[WHAT THIS TASK INVOLVES]: In the entries that follow, say how many lines contain the string "Certificate". Give no other words.

*** TASK INPUTS ***

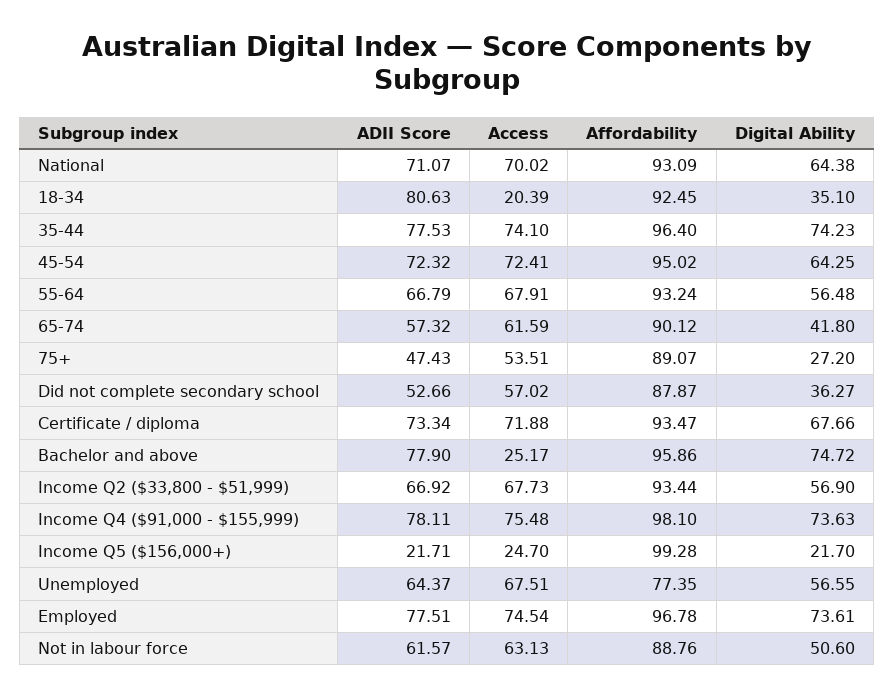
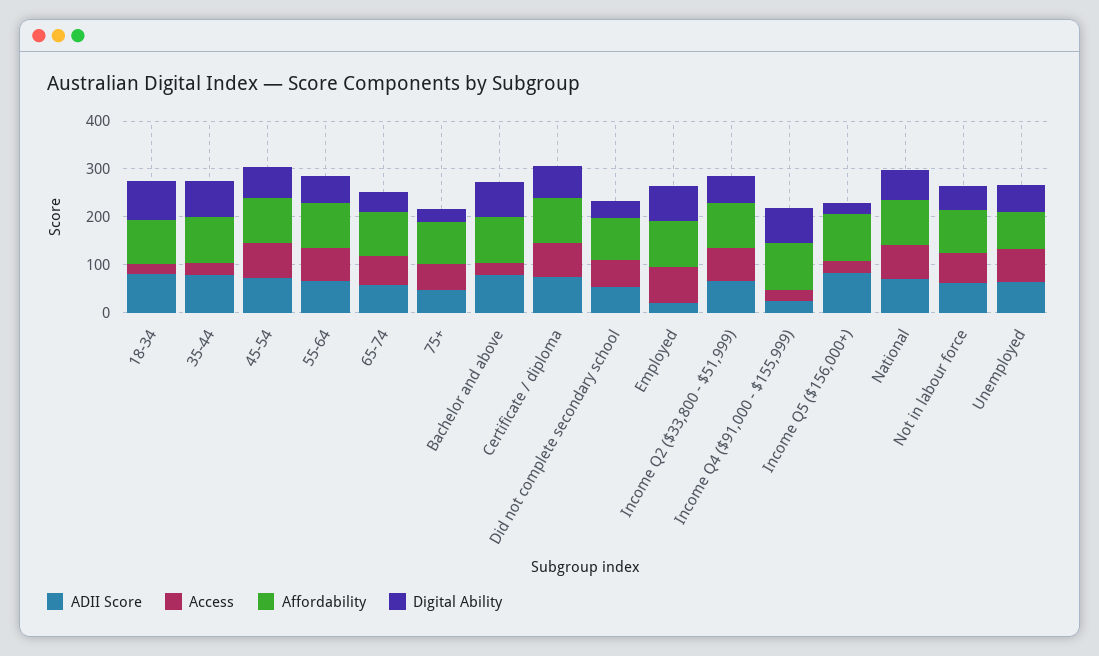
  {
    "ADII Score": {
      "National": 71.07,
      "18-34": 80.63,
      "35-44": 77.53,
      "45-54": 72.32,
      "55-64": 66.79,
      "65-74": 57.32,
      "75+": 47.43,
      "Did not complete secondary school": 52.66,
      "Certificate / diploma": 73.34,
      "Bachelor and above": 77.9,
      "Income Q2 ($33,800 - $51,999)": 66.92,
-     "Income Q4 ($91,000 - $155,999)": 78.11,
+     "Income Q4 ($91,000 - $155,999)": 20,
-     "Income Q5 ($156,000+)": 21.71,
+     "Income Q5 ($156,000+)": 80,
      "Unemployed": 64.37,
-     "Employed": 77.51,
+     "Employed": 20,
      "Not in labour force": 61.57
    },
    "Access": {
      "National": 70.02,
      "18-34": 20.39,
-     "35-44": 74.1,
+     "35-44": 20,
      "45-54": 72.41,
      "55-64": 67.91,
      "65-74": 61.59,
      "75+": 53.51,
      "Did not complete secondary school": 57.02,
      "Certificate / diploma": 71.88,
      "Bachelor and above": 25.17,
      "Income Q2 ($33,800 - $51,999)": 67.73,
-     "Income Q4 ($91,000 - $155,999)": 75.48,
+     "Income Q4 ($91,000 - $155,999)": 20,
      "Income Q5 ($156,000+)": 24.7,
      "Unemployed": 67.51,
      "Employed": 74.54,
      "Not in labour force": 63.13
    },
    "Affordability": {
      "National": 93.09,
      "18-34": 92.45,
      "35-44": 96.4,
      "45-54": 95.02,
      "55-64": 93.24,
      "65-74": 90.12,
      "75+": 89.07,
      "Did not complete secondary school": 87.87,
      "Certificate / diploma": 93.47,
      "Bachelor and above": 95.86,
      "Income Q2 ($33,800 - $51,999)": 93.44,
      "Income Q4 ($91,000 - $155,999)": 98.1,
      "Income Q5 ($156,000+)": 99.28,
      "Unemployed": 77.35,
      "Employed": 96.78,
      "Not in labour force": 88.76
    },
    "Digital Ability": {
      "National": 64.38,
-     "18-34": 35.1,
+     "18-34": 80,
      "35-44": 74.23,
      "45-54": 64.25,
      "55-64": 56.48,
      "65-74": 41.8,
      "75+": 27.2,
      "Did not complete secondary school": 36.27,
      "Certificate / diploma": 67.66,
      "Bachelor and above": 74.72,
      "Income Q2 ($33,800 - $51,999)": 56.9,
      "Income Q4 ($91,000 - $155,999)": 73.63,
      "Income Q5 ($156,000+)": 21.7,
      "Unemployed": 56.55,
      "Employed": 73.61,
      "Not in labour force": 50.6
    }
  }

***

[ANSWER SECTION]: 4